L'apocalisse normale
Erano le 19:10, mercoledì, quando la terra ha tremato ancora. Poi l’ha fatto di nuovo, alle 21:18, e alle 23:42. Nel mezzo, un’infinità di scosse minori (ripetizioni, le definiscono gli esperti, ma adesso le chiamano così anche sull’autobus). Dopo la prima scossa, quando la terra ha tremato perfino a Roma, proprio come il 6 aprile del 2009 e come il 24 agosto scorso, la memoria, come un istinto, è volata alle immagini di Amatrice, di Arquata, di Accumoli. Alla ferita aperta da poco più di due mesi. Ai morti. Sembrava soltanto una questione di tempo. Solo che più il tempo passava, più la notizia, quella notizia, non arrivava. Intorno alle dieci di sera Marco Rinaldi, sindaco di Ussita, comune di quattrocento anime in provincia di Macerata, seduto sopra l’epicentro del sisma, è intervenuto a SkyTg24: “L’ultima scossa è stata terribile, lunga e di una violenza inaudita, sono crollate parecchie case e la facciata di una chiesa. E’ una situazione apocalittica”. L’apocalisse era ciò che ci aspettavamo, e il sindaco di Ussita, con le sue parole comprensibilmente concitate, oltre a raccontare la situazione di un paese colpito dal terremoto, dal freddo, dalla pioggia battente e dalle frane, più che una notizia stava confermando la nostra profezia. O il nostro pregiudizio: il sospetto dell’eccezionalità, della straordinarietà dell’evento. Il terremoto – ci stava dando ragione! – era “un’apocalisse”. La parola chiave, che stava correndo veloce sui social network e nei titoli dei telegiornali, ha iniziato a rallentare solo quando una delle componenti fondamentali dell’immagine apocalittica è venuta a mancare: i morti.

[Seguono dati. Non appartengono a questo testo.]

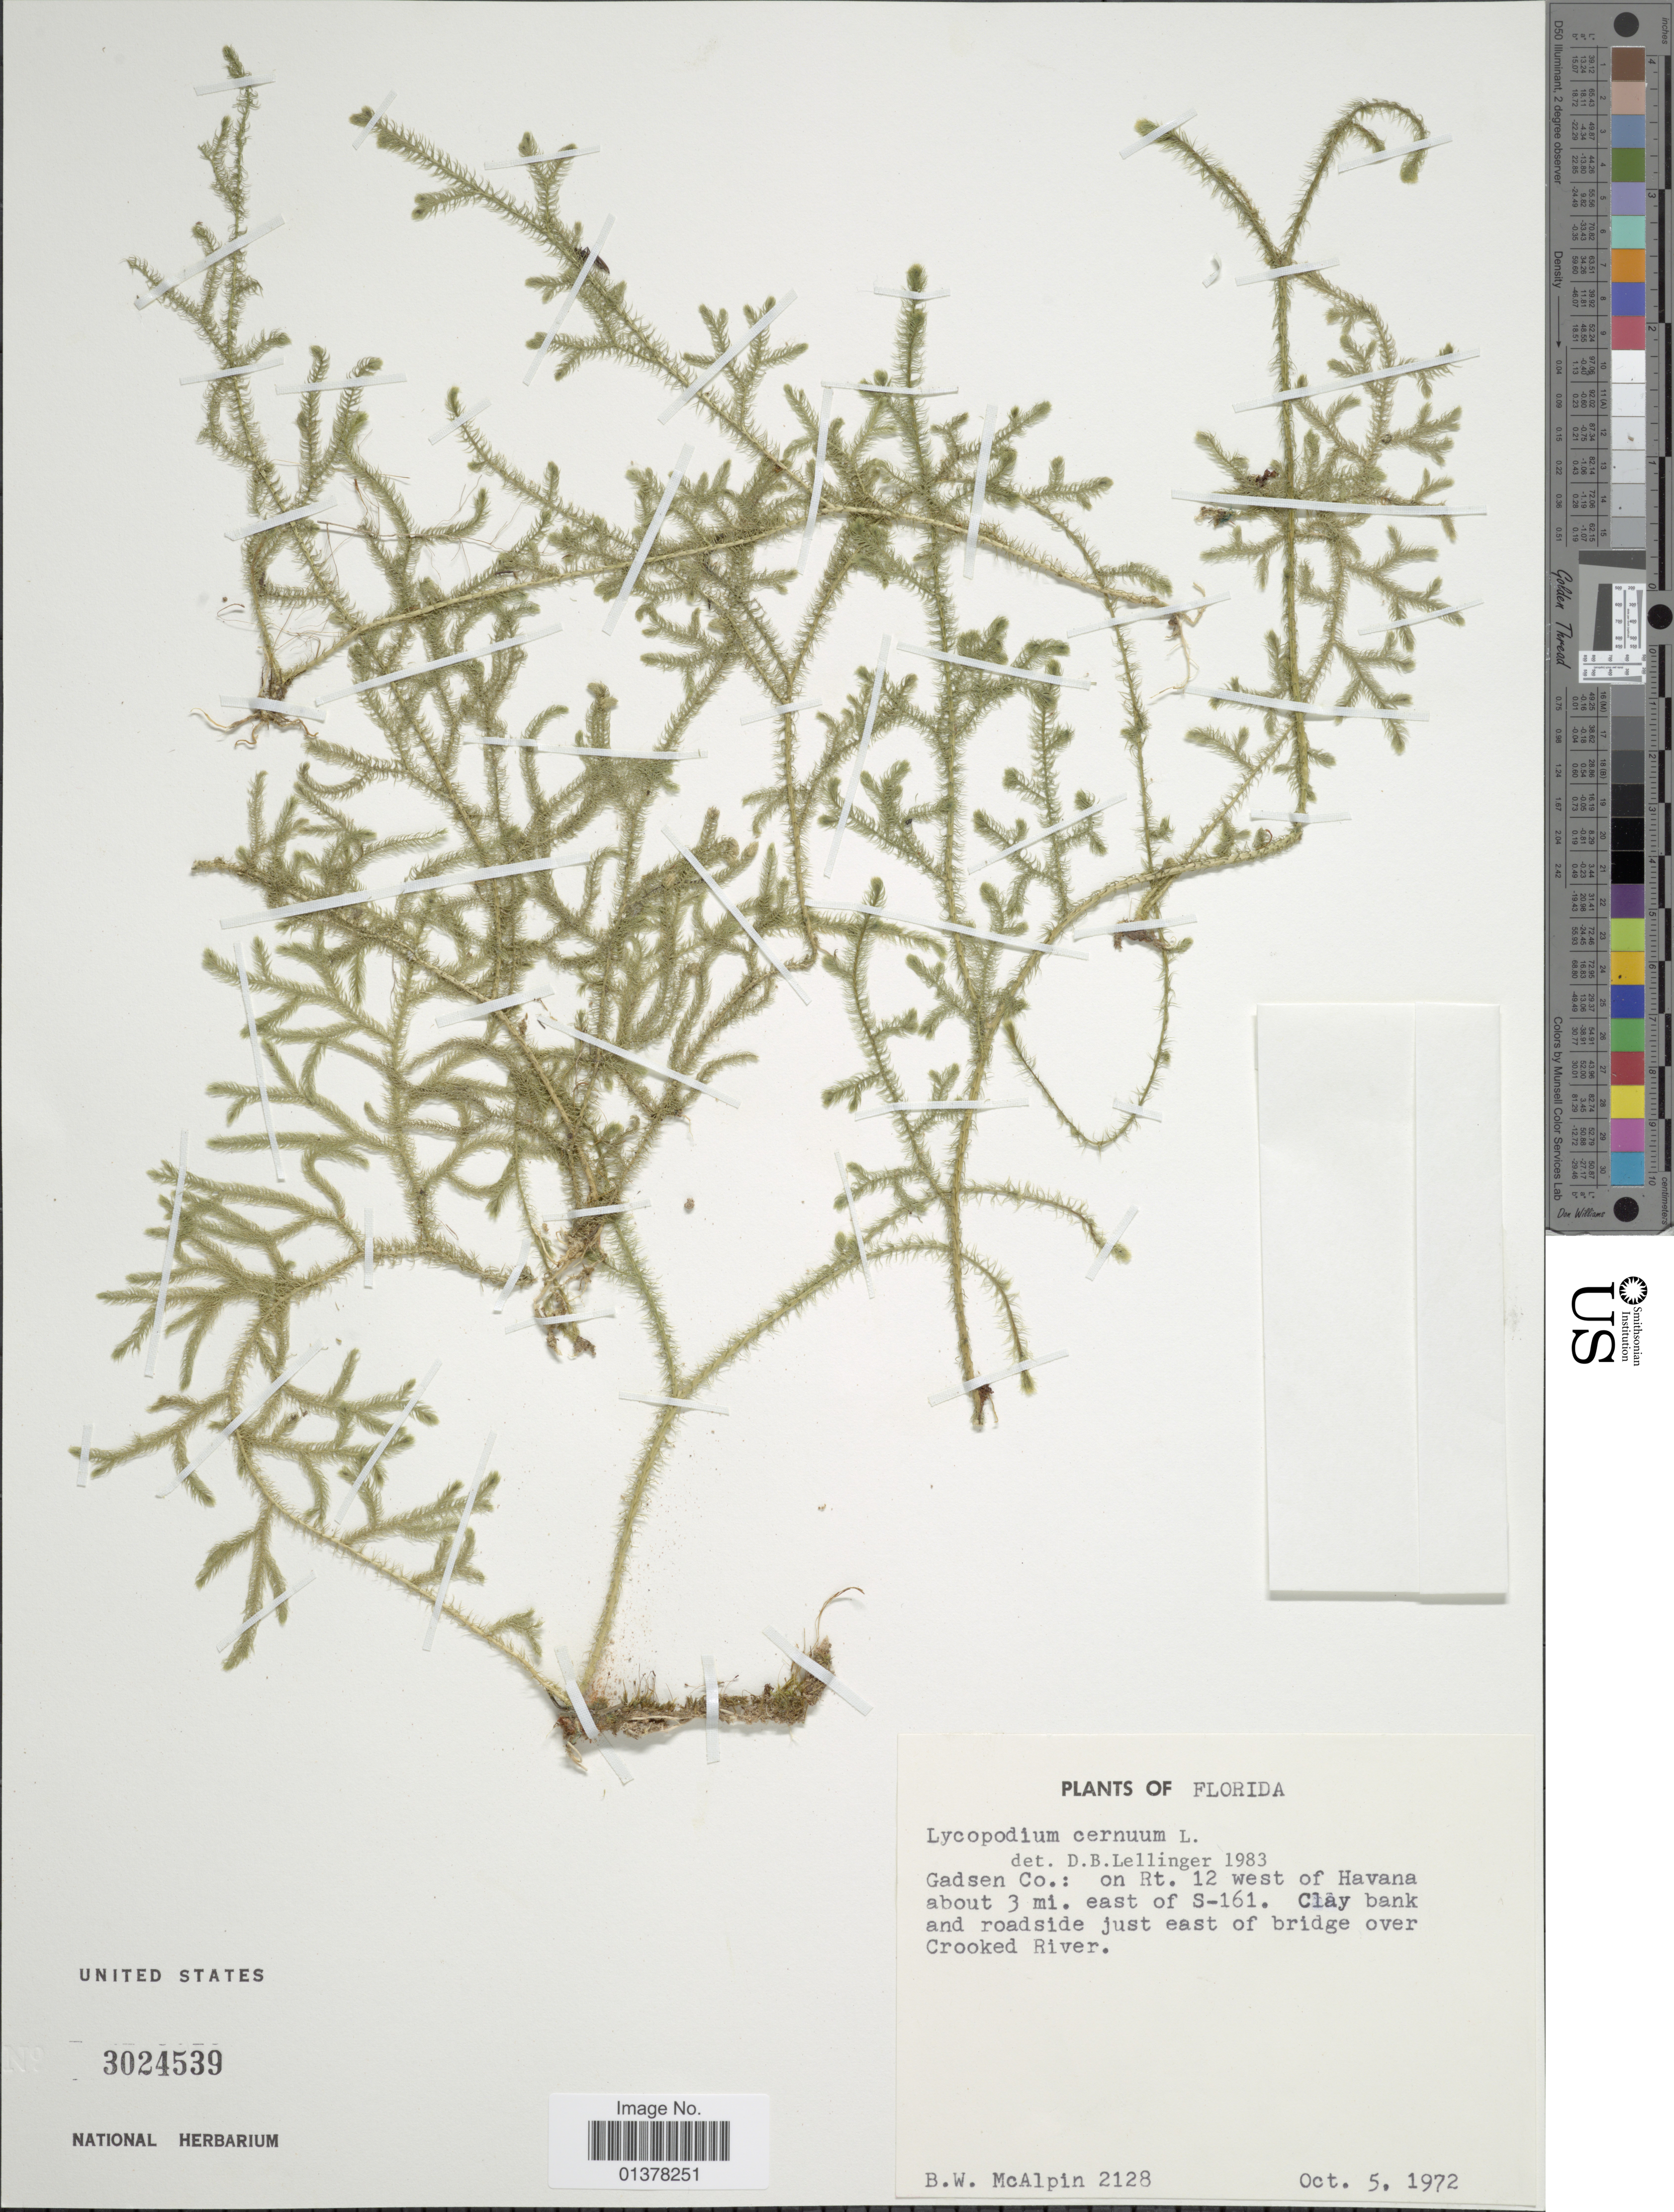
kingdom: Plantae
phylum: Tracheophyta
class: Lycopodiopsida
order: Lycopodiales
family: Lycopodiaceae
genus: Palhinhaea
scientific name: Palhinhaea cernua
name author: (L.) Vasc. & Franco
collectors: B. W. McAlpin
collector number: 2128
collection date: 1972-10-05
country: United States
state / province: Florida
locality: Gadsen Co,.: on Rt. 12 west of Havana about 3mi. east of S-161, clay bank and roadside just east of bridge over Crooked River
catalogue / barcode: US 3024539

Ed eccola, dunque, la seconda fase dell’eccezionalità dell’evento: un terremoto di magnitudo 5.9 che in Italia non fa vittime – a parte purtroppo un signore di settantatré anni morto di paura a Tolentino. Di nuovo una immagine biblica, evocata da molti online ma soprattutto dal ministro dell’Interno, Angelino Alfano: “Se confermata l’assenza di vittime e feriti gravi il bilancio del terremoto è miracoloso, vista l’intensità delle scosse”. Dall’apocalisse al miracolo, insomma, il passo è breve perché di fronte a un evento naturale del quale si possono solo contenere i danni, ma dal quale non si può sfuggire, in Italia l’unico esercizio è quello della ricerca dell’eccezionalità, della reazione irrazionale, divina (o divinatoria, non è un caso se soltanto qui siano stati processati degli scienziati per non aver predetto un sisma che, com’è noto, è impossibile da prevedere). Il filosofo tedesco Helmuth Plessner, che aveva studiato l’uomo come “essere biologico” ma anche la sua peculiarità di animale dalle molteplici forme espressive, nel 1941 ne Il riso e il pianto descriveva le due espressioni più peculiari dell’uomo come i due momenti in cui la razionalità non risponde, e il corpo reagisce in una forma che erutta al di là del controllo.
Ma l’altra sera, mentre gli inviati si avvicinavano agli sfollati di Ussita, Visso e Castelsantangelo sul Nera, di lacrime non se ne trovavano: non c’erano morti su cui piangere, o meglio, solo lo sfregio del sisma al passaggio. Il terremoto si era già trasformato in qualcosa di più razionale, quasi rituale. E se l’Italia è uno dei paesi del Mediterraneo a più alto rischio sismico, la continua, ossessiva ricerca di eccezionalità dell’evento sembra quasi in contraddizione col suolo su cui camminiamo. I media hanno la loro parte di responsabilità: in Giappone, dove la mortalità per gli eventi sismici è ridotta al minimo, in caso di terremoto i giornali pubblicano informazioni utili alla popolazione, ma poco più. Per ogni evento, ripetere le stesse cose è un esercizio di stile inefficace, un riempitivo. E a forza di voler trovare a tutti i costi una giustificazione irrazionale per i morti (o per i sopravvissuti) tocca ricorrere a parole come apocalisse, o miracolo, invece di trattare il problema per quello che è.